- **WHAT THE TASK ASKS**
The needed output is the run of lines below from the one containing "r att mina uppgifter" through the one containing "Papir hobby", copied exactly and free of pictures.

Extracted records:
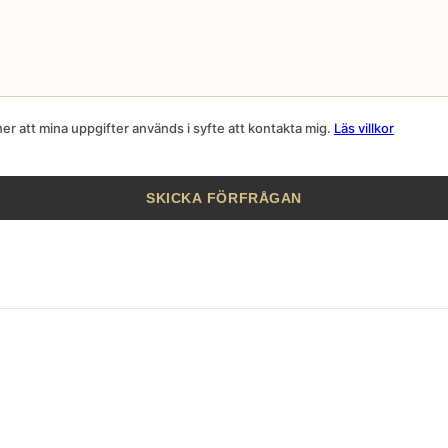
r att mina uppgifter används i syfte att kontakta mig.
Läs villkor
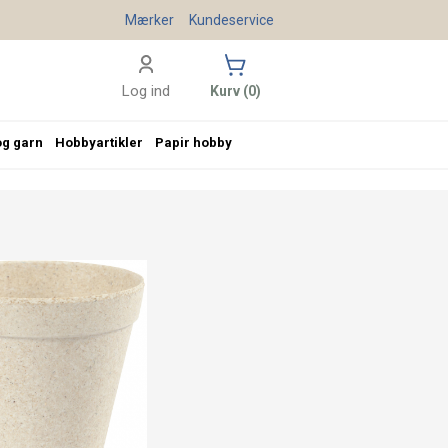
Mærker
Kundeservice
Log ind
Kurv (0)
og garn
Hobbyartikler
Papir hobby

--

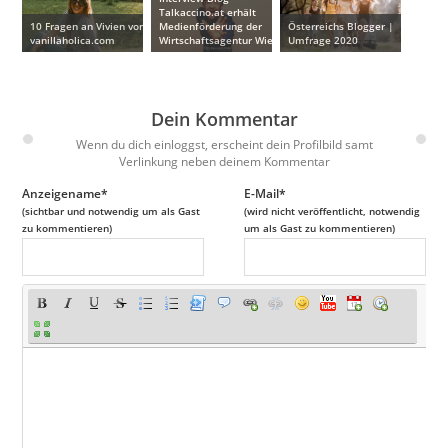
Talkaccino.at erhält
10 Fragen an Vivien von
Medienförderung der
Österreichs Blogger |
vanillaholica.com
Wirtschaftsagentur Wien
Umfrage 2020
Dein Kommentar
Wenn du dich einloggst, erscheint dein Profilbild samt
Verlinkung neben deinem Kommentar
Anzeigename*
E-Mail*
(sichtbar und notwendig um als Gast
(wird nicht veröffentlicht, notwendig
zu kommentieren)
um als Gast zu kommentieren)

---

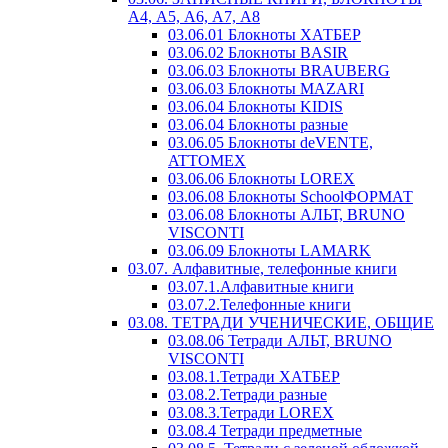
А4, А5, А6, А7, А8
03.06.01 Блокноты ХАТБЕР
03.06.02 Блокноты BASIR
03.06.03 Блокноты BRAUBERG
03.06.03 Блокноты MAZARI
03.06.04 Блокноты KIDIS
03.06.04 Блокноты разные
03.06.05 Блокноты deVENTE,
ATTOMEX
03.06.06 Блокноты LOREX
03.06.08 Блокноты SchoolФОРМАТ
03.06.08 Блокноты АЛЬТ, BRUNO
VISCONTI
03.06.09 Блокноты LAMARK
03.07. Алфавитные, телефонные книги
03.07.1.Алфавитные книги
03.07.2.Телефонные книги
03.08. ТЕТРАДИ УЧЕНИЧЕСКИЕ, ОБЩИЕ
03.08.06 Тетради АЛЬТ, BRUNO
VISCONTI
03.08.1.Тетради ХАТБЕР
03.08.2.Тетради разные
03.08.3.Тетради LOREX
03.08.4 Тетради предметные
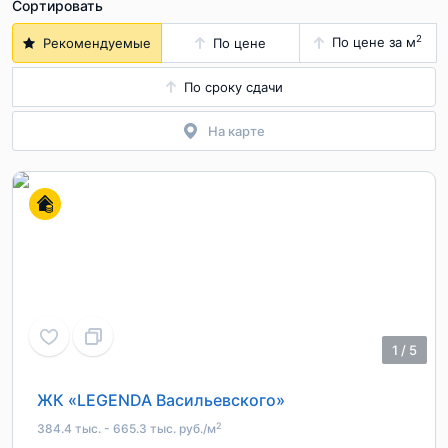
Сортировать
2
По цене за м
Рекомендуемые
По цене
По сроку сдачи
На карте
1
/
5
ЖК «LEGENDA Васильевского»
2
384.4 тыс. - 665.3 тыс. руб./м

- **TASK SOLUTION**
r att mina uppgifter används i syfte att kontakta mig.
Läs villkor
Mærker
Kundeservice
Log ind
Kurv (0)
og garn
Hobbyartikler
Papir hobby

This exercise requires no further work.